投資における制約 - 香港カラフルFP

投資における制約

リスクに制限を設け、リターン目的を決定する投資目標やリスク許容度の他に、その他の要素にも影響を受けます。投資を決定する前にそれらの要素についても考慮しておく必要があります。それらの要素とは、流動性、時間軸、税金です。

投資における制約

流動性

流動性とは価格について大きく譲歩することなく、資産を直ぐに売却できることを指します。

流動性が無い資産の例として、骨董品があげられます。良い骨董品を保有していても、1時間以内に売らないとすれば、かなり低い価格で売る羽目になるでしょう。もし、オークションが出来るぐらい時間的な余裕があれば、間違いなく高値で売却できることでしょう。

一方、香港上海銀行の株式が百万ドル分あるとします。1時間以内に売却するとなっても、恐らく、直前に香港上海銀行の株式を売却した人と近い価格で、売却することが出来るでしょう。

投資の計画にあたって、投資家がどれだけの流動性を必要とするのかを考慮しておく必要があります。長期的な投資目標を持つ若い投資家であれば、流動性は低くても大丈夫でしょう。一方、年金で生活する退職された方は、定期的な現金収入が必要となるでしょう。後者の投資家だと、ポートフォリオに短期金融市場資産といった流動のある証券を組み入れるべきでしょう。

投資時間軸

これは投資家が投資を行おうとする時間の期間のことです。投資家の目的、年齢、そして現在の財務状態により変わります。ほとんどの投資物件は一般的に以下の期間に分類することが出来ます。

  • 短期:1年未満
  • 中期:1年以上5年未満
  • 長期:5年超

既に見た通り、時間はリスクを相殺する要素であります。リスクを抑制する戦略の一つは短期の価値の変動を無視(熱くなりすぎず、心配もし過ぎず)して、長期的に見ることです。歴史的に、長く投資している程、マイナスのリターンを経験しにくいことが一般的に知られています。
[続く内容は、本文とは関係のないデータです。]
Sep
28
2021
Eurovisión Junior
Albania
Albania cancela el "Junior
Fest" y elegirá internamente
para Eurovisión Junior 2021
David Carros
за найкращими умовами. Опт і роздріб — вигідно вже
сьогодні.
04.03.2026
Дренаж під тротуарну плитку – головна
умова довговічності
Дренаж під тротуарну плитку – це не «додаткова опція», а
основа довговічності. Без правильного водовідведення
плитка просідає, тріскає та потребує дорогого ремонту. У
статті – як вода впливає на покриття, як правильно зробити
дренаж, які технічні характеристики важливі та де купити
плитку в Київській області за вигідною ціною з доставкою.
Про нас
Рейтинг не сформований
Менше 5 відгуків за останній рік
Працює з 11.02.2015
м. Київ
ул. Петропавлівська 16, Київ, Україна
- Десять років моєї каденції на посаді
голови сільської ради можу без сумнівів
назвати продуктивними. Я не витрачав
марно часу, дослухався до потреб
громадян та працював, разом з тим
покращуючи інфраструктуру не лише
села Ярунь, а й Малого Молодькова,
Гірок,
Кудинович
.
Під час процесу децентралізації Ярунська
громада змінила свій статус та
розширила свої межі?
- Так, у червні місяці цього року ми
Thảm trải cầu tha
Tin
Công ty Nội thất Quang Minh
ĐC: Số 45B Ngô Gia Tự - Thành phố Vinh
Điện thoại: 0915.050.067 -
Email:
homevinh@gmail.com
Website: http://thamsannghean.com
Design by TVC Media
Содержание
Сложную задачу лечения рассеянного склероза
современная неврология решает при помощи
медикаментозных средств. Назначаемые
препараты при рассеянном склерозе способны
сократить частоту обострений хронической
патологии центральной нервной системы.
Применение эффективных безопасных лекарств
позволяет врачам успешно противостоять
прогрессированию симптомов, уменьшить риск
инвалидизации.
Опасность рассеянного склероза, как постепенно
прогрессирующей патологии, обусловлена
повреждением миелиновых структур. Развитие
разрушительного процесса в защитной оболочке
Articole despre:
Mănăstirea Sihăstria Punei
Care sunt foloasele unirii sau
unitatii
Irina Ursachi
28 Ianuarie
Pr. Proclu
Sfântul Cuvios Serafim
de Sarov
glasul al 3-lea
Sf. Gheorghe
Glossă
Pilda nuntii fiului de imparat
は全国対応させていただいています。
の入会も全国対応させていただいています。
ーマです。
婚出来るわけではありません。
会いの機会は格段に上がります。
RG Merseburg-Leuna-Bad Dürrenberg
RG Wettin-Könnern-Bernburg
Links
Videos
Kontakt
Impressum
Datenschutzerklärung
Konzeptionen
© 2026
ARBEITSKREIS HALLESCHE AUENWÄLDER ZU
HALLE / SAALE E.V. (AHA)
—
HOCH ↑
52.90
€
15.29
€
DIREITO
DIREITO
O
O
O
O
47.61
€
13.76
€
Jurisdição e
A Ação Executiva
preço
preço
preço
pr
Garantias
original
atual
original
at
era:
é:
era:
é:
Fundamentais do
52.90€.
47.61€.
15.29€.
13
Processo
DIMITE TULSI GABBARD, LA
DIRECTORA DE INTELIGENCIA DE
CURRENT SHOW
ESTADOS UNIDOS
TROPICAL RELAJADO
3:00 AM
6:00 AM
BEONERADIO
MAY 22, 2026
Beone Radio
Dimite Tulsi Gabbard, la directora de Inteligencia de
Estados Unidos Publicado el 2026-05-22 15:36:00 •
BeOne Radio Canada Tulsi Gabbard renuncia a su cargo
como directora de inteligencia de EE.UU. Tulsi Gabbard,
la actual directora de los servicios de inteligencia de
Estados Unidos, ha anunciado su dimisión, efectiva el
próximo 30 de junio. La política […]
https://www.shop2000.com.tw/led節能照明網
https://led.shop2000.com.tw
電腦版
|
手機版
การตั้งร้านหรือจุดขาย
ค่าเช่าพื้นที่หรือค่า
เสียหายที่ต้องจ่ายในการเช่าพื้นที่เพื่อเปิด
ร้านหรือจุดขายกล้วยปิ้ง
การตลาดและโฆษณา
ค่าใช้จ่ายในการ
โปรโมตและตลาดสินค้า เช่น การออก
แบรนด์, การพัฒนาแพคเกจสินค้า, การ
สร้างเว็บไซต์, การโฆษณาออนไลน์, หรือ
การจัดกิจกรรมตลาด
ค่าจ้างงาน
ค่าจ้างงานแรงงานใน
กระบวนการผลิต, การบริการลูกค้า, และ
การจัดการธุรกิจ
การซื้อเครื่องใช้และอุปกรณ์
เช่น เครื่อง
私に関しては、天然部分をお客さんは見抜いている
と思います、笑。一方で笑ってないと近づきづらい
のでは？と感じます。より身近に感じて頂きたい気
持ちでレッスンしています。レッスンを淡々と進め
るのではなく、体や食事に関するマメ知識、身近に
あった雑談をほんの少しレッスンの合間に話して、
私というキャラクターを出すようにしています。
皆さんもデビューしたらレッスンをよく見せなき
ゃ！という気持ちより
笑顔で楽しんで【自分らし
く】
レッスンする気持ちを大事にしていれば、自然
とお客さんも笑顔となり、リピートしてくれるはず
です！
短期的な時間軸で行う投資家は、資産を最適でない時期に、流動化しなくてはいけなくなるかもしれないので、リスクが高い投資を避けるべきです。長期的な時間軸で行う投資家は、下落や損失はその後に回復することが出来るので、より大きなリスク許容性を持っています。

税金

個人所得税は個人や家族の課税所得を元にします。香港では投資による利益は、個人所得税の課税対象となりません。2006年2月からは相続税も香港では廃止されました。しかしながら、香港外の課税地域に属する方は、税金対策について専門家とご相談ください。